═══ Record set

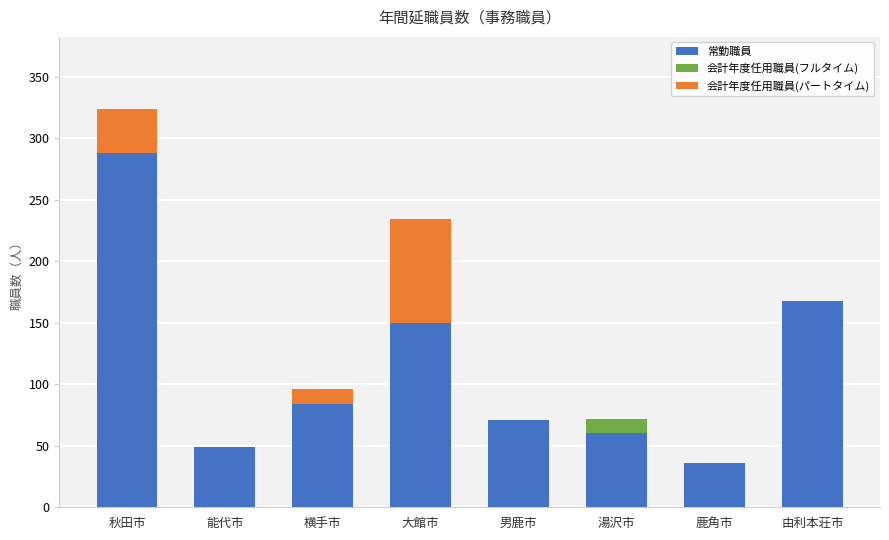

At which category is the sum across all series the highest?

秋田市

══════
═══ Record set

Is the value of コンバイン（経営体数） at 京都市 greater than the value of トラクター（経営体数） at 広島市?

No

══════
═══ Record set

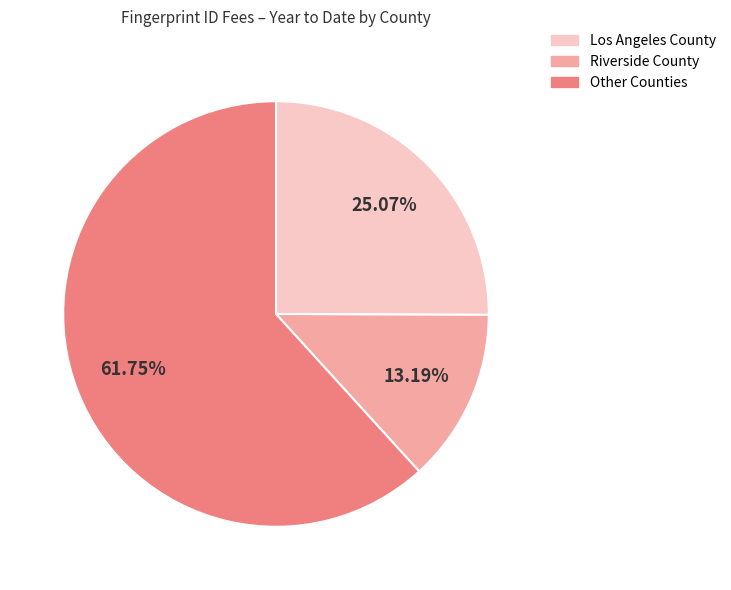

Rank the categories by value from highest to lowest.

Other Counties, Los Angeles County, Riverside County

══════

- What is needed -
Copy every line of the records that contains the string "value". Case counts.

- Answer to the exercise -
Is the value of コンバイン（経営体数） at 京都市 greater than the value of トラクター（経営体数） at 広島市?
Rank the categories by value from highest to lowest.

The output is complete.